Exercise materials:

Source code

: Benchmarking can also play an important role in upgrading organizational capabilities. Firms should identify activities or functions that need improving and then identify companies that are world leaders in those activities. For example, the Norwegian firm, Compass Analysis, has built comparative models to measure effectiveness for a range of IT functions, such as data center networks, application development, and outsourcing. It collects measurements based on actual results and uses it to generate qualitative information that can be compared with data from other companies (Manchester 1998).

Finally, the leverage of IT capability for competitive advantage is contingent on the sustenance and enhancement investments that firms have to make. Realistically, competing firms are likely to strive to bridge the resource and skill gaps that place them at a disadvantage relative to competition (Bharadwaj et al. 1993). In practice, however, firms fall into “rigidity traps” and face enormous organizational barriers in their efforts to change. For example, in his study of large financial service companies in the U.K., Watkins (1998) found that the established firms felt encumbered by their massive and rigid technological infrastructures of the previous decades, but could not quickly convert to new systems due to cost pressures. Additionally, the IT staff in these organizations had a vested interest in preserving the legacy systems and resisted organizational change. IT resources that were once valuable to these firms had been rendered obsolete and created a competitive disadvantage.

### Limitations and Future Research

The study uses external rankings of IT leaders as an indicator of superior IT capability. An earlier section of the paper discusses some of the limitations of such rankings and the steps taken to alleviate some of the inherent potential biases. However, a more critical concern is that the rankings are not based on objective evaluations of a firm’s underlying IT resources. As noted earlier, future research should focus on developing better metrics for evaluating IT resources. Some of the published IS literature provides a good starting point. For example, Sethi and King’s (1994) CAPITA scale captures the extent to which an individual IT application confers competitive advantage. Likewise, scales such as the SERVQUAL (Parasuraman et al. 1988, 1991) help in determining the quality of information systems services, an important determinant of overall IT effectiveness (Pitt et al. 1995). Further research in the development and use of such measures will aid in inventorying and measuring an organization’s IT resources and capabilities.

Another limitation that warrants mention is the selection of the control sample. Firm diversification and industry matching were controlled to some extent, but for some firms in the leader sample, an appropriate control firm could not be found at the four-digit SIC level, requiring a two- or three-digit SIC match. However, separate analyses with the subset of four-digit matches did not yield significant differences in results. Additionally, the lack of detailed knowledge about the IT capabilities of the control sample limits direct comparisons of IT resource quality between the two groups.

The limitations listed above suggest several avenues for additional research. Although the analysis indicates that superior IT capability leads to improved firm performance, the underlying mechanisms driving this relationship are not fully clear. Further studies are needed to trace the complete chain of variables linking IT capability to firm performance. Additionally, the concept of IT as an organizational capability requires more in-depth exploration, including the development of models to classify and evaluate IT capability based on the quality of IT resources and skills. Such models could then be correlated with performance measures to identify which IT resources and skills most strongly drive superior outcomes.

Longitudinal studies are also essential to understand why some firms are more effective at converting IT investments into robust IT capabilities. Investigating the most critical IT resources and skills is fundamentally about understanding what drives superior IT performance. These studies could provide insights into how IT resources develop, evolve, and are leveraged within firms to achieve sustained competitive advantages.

---

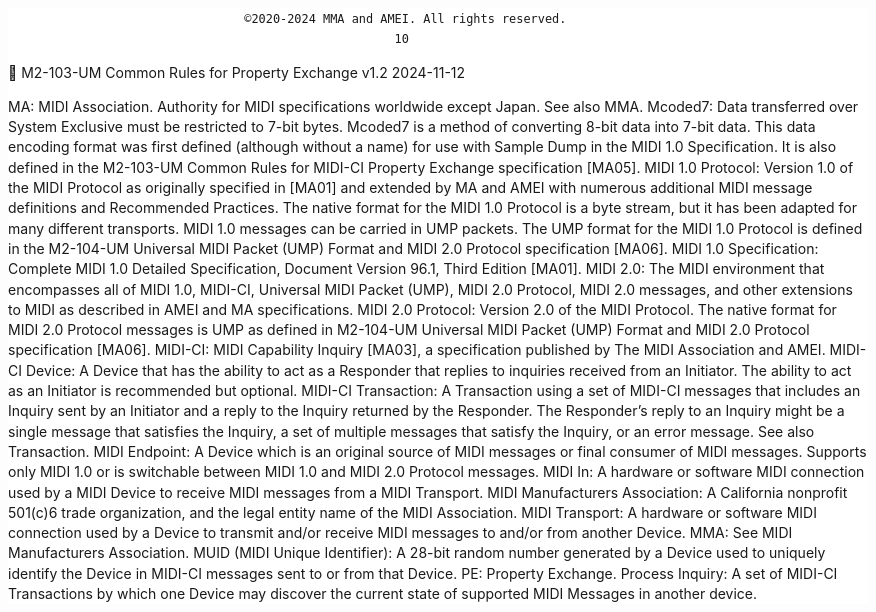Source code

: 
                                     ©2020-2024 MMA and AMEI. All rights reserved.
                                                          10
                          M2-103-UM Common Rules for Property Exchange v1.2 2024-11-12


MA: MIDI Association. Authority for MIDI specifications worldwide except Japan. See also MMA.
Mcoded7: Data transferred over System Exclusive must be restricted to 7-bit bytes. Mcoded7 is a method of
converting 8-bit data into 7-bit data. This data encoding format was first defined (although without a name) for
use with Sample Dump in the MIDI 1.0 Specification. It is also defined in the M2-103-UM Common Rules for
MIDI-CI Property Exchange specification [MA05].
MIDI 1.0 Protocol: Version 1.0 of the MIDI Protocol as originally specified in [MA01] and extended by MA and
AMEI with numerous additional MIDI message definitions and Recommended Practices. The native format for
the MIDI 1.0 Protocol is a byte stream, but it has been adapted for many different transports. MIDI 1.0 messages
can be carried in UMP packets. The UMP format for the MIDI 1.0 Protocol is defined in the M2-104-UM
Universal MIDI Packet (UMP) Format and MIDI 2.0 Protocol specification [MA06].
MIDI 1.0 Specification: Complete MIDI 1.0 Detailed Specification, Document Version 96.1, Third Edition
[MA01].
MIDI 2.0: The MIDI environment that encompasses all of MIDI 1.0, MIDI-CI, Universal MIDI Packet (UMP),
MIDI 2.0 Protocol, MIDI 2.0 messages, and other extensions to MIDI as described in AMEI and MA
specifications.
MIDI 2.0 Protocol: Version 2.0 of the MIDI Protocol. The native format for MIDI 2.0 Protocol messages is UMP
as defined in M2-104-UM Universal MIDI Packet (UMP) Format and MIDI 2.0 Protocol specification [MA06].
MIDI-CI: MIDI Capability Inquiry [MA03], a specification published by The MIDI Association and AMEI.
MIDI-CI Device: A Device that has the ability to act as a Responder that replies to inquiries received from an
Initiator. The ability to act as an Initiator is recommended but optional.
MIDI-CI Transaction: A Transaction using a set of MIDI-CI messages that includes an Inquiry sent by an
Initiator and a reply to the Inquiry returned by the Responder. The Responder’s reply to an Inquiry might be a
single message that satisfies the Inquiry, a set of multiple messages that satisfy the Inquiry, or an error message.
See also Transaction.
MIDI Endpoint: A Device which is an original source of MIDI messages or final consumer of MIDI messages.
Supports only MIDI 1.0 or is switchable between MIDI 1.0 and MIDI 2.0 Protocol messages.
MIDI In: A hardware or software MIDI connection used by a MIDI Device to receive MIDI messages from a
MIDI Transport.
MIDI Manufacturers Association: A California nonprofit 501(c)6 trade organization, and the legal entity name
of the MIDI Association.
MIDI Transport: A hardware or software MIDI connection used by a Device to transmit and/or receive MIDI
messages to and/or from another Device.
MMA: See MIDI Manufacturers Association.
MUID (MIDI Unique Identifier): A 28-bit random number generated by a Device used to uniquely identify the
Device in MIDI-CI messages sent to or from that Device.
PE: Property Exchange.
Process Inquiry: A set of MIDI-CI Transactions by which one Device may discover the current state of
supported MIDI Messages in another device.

* * *

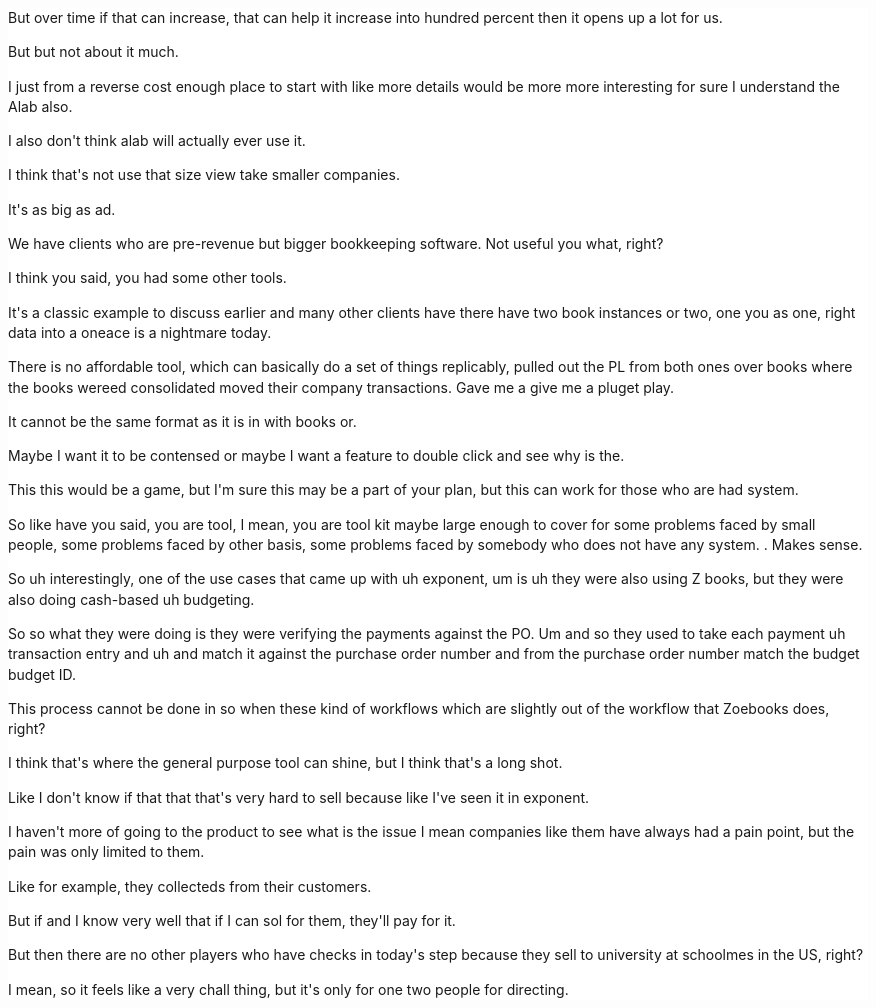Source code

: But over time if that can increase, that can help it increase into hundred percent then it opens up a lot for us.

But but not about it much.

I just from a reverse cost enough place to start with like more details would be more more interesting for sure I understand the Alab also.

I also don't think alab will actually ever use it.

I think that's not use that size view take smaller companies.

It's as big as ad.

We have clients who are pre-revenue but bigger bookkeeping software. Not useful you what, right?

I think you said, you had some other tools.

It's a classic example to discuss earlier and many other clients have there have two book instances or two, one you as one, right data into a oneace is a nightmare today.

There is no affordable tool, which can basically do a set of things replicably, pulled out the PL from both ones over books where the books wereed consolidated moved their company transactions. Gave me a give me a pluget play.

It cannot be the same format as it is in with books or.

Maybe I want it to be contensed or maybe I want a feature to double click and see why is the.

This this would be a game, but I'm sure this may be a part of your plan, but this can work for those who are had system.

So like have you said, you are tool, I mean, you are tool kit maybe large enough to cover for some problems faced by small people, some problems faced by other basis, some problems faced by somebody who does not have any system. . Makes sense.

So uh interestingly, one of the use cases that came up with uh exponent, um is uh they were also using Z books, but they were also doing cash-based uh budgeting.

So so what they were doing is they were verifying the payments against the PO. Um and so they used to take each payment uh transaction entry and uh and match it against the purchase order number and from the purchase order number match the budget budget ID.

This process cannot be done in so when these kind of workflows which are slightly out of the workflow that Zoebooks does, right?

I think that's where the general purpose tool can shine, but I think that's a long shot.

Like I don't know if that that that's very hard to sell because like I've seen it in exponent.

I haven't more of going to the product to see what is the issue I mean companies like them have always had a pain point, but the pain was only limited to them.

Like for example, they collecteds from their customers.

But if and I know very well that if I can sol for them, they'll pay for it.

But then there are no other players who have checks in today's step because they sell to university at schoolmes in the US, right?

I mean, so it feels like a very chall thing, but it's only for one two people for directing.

What is required: Which lines above include the word "models"? Return each one.

Task response:
: Benchmarking can also play an important role in upgrading organizational capabilities. Firms should identify activities or functions that need improving and then identify companies that are world leaders in those activities. For example, the Norwegian firm, Compass Analysis, has built comparative models to measure effectiveness for a range of IT functions, such as data center networks, application development, and outsourcing. It collects measurements based on actual results and uses it to generate qualitative information that can be compared with data from other companies (Manchester 1998).
The limitations listed above suggest several avenues for additional research. Although the analysis indicates that superior IT capability leads to improved firm performance, the underlying mechanisms driving this relationship are not fully clear. Further studies are needed to trace the complete chain of variables linking IT capability to firm performance. Additionally, the concept of IT as an organizational capability requires more in-depth exploration, including the development of models to classify and evaluate IT capability based on the quality of IT resources and skills. Such models could then be correlated with performance measures to identify which IT resources and skills most strongly drive superior outcomes.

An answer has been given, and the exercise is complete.